I'm proposing another solution - a trick.
Package the tests classes to a jar with test:package task as follows:
[test-lib]> test:package
[info] Updating {file:/Users/jacek/sandbox/so/test-lib/}test-lib...
[info] Resolving org.fusesource.jansi#jansi;1.4 ...
[info] Done updating.
[info] Compiling 1 Scala source to /Users/jacek/sandbox/so/test-lib/target/scala-2.10/test-classes...
[info] Packaging /Users/jacek/sandbox/so/test-lib/target/scala-2.10/test-lib_2.10-0.1-SNAPSHOT-tests.jar ...
[info] Done packaging.
[success] Total time: 9 s, completed Mar 4, 2014 11:34:13 PM
When you have the test jar, you can execute the test framework on the command line without SBT (I assume you use ScalaTest given the scalatest tag, but I'll use Specs2).
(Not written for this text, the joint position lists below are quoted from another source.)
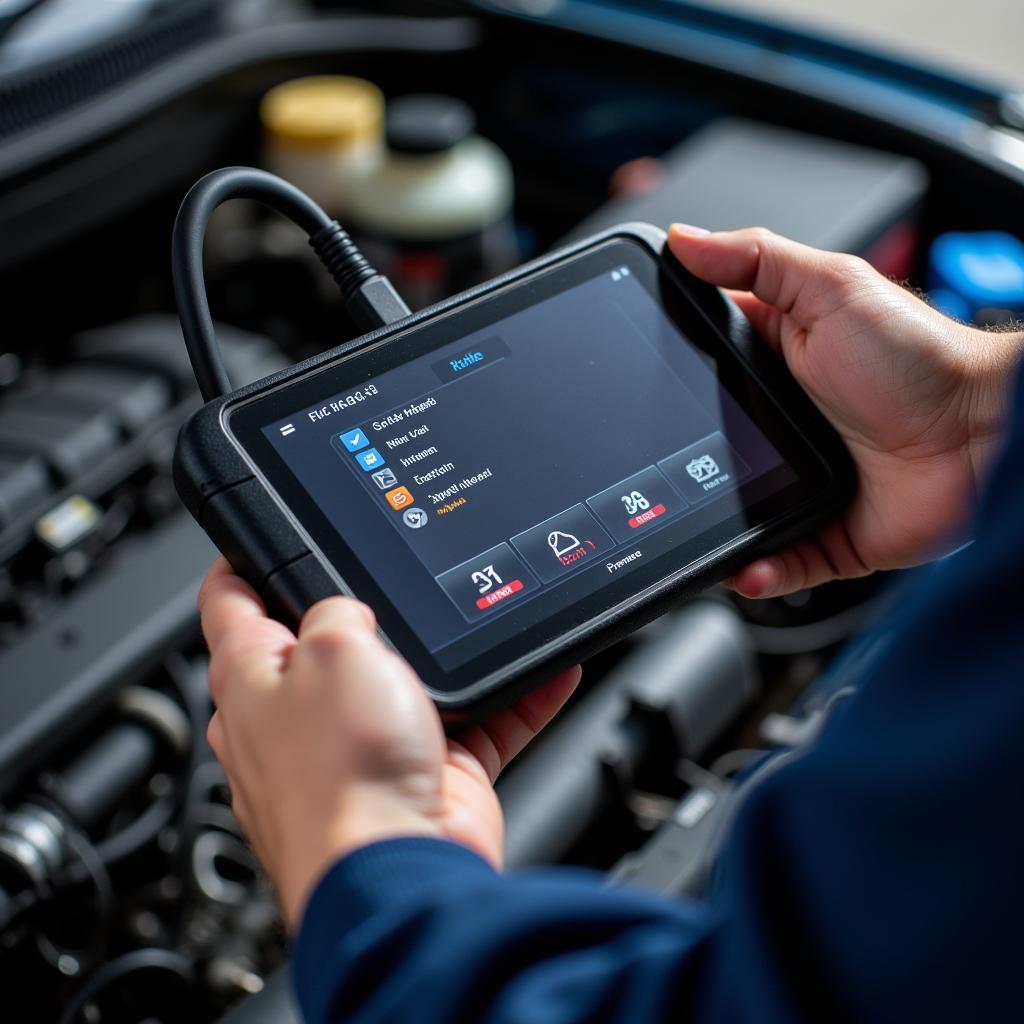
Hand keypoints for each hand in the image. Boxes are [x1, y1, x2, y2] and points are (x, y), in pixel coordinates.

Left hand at [198, 559, 578, 927]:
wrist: (403, 871)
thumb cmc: (342, 777)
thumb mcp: (334, 647)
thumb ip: (337, 610)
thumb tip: (353, 610)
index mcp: (253, 681)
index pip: (232, 602)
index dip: (247, 557)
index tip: (267, 532)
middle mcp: (300, 717)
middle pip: (329, 640)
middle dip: (369, 609)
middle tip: (399, 576)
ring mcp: (361, 748)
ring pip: (408, 681)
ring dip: (449, 657)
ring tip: (482, 618)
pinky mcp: (419, 775)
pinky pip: (469, 724)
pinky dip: (505, 701)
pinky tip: (541, 671)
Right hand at [668, 224, 1021, 598]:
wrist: (984, 432)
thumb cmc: (921, 356)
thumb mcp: (830, 289)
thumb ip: (754, 260)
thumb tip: (683, 240)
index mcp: (773, 365)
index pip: (701, 372)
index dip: (665, 380)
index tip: (632, 388)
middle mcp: (781, 426)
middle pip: (706, 451)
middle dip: (676, 467)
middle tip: (650, 476)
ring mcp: (800, 482)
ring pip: (734, 514)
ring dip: (711, 530)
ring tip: (686, 534)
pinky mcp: (826, 532)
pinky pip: (780, 563)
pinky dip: (760, 573)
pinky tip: (745, 569)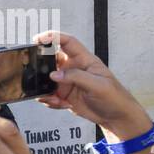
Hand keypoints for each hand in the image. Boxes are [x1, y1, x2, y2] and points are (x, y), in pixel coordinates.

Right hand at [35, 31, 151, 138]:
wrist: (116, 117)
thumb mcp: (98, 85)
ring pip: (47, 80)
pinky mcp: (64, 95)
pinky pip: (49, 95)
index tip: (39, 39)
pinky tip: (59, 103)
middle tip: (37, 73)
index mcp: (85, 60)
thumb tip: (55, 74)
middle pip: (52, 60)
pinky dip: (49, 100)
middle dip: (42, 65)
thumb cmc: (115, 97)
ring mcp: (68, 83)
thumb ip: (76, 77)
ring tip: (52, 97)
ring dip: (45, 88)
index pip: (68, 42)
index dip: (53, 37)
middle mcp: (74, 69)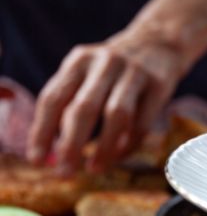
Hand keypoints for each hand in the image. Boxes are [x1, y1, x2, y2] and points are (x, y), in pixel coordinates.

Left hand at [27, 24, 187, 173]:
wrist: (159, 43)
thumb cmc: (115, 69)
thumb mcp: (88, 72)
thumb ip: (71, 102)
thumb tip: (53, 154)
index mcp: (80, 60)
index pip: (54, 98)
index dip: (43, 131)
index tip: (38, 160)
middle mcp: (105, 62)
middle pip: (84, 107)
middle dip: (72, 144)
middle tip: (65, 172)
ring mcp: (135, 72)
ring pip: (117, 115)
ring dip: (104, 147)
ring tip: (95, 169)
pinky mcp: (159, 84)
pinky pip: (142, 121)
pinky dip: (129, 144)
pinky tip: (118, 156)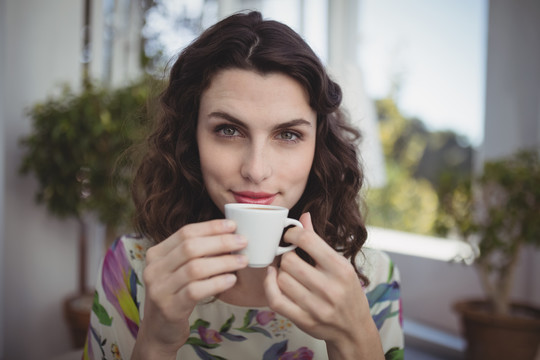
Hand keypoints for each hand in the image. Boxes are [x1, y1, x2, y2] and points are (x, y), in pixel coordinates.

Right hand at [133, 220, 247, 357]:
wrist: (159, 331)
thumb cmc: (176, 294)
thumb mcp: (178, 270)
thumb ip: (194, 253)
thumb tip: (228, 233)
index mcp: (155, 254)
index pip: (185, 232)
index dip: (211, 227)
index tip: (233, 225)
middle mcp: (153, 269)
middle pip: (190, 247)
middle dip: (220, 242)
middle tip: (243, 242)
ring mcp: (159, 289)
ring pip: (195, 268)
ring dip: (223, 262)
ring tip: (243, 261)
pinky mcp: (169, 308)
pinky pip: (196, 291)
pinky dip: (217, 283)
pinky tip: (231, 280)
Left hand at [263, 213, 382, 358]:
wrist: (353, 329)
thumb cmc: (346, 292)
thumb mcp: (339, 265)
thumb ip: (318, 241)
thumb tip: (304, 216)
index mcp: (341, 269)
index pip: (308, 240)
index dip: (292, 233)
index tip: (290, 236)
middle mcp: (330, 288)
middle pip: (289, 261)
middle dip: (286, 256)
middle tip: (290, 258)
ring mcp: (316, 307)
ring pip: (281, 278)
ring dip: (280, 273)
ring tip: (288, 272)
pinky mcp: (303, 320)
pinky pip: (275, 299)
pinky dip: (269, 286)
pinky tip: (273, 278)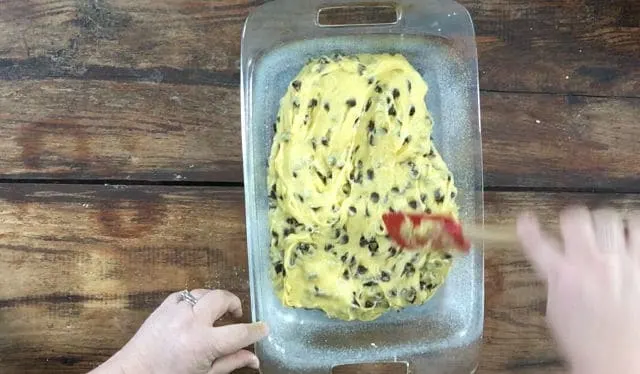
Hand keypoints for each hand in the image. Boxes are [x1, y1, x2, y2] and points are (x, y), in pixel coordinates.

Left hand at [91, 289, 268, 373]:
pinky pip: (185, 294)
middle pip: (222, 298)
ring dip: (214, 301)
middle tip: (237, 315)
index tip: (264, 328)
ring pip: (205, 292)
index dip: (256, 330)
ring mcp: (175, 310)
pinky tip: (195, 312)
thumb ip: (230, 363)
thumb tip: (254, 359)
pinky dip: (194, 300)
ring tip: (215, 315)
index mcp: (204, 343)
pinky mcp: (163, 306)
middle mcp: (191, 322)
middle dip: (234, 304)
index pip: (240, 332)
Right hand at [517, 207, 639, 373]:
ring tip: (607, 233)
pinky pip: (638, 228)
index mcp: (562, 276)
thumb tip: (555, 268)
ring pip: (608, 218)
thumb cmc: (587, 343)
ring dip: (605, 225)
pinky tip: (629, 237)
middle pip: (577, 218)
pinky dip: (632, 229)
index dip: (527, 228)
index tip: (525, 219)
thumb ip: (555, 283)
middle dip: (574, 221)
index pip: (536, 243)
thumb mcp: (556, 312)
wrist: (617, 361)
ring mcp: (619, 262)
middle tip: (578, 228)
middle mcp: (590, 263)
Read the documentation of the test framework on how to do it and for Specs2 it's specs2.run as described in Console output.
Executing tests from the test jar requires defining a proper CLASSPATH that may or may not be easy to get right. That's where SBT can be of great help - to manage dependencies and hence the CLASSPATH.
Create another SBT project and save the test jar in lib subdirectory to have it on CLASSPATH (as described in Unmanaged dependencies).
Dependencies in lib go on all the classpaths (for compile, test, run, and console).
Add a sample build.sbt where you define your test framework as a dependency of the project. For Specs2 it's as follows (I used the default configuration as described in the Specs2 home page):
libraryDependencies += "org.specs2" %% "specs2" % "2.3.8" % "test"
scalacOptions in Test ++= Seq("-Yrangepos")
The trick is to execute the main class of the test framework, e.g. specs2.run for Specs2, as if the class were executed on the command line. SBT helps with test:runMain.
[my-another-project]> test:runMain specs2.run HelloWorldSpec
[info] Running specs2.run HelloWorldSpec
HelloWorldSpec
The 'Hello world' string should
+ contain 11 characters
+ start with 'Hello'
+ end with 'world'
Total for specification HelloWorldSpec
Finished in 62 ms
3 examples, 0 failure, 0 error
Exception: sbt.TrapExitSecurityException thrown from the UncaughtExceptionHandler in thread "run-main-0"
[success] Total time: 5 s, completed Mar 4, 2014 11:15:14 PM
Don't worry about this Exception as it comes from SBT that catches exit from Specs2 (after test execution) so SBT remains up.
It seems that SBT can't read jar file without any additional/manual setup - I might be wrong but I didn't find anything in the docs. So I tried something like this to make the task simpler:
unzip some-test.jar
java -jar sbt-launch.jar \
'set scalaSource in Test := new java.io.File(".")' \
'set fullClasspath in Test += Attributed.blank(file("."))' \
'test'
This runs without errors but does not find tests.
If I add 'set includeFilter in (Test, unmanagedSources) := "*Suite*.class"' to force it to find tests it obviously fails because it expects *.scala files, not the compiled *.class files.
I'm not an SBT expert, but I think this must be close to a solution. There must be a way to read all files from a jar path programmatically and then tell test framework to use *.class files.
At this point is seems more reasonable to run tests using a Scalatest test runner or from sbt using the project.
If you wish to dig deeper take a look at SBT source code and the default sbt shell script that does lots of setup before it runs the sbt launcher jar.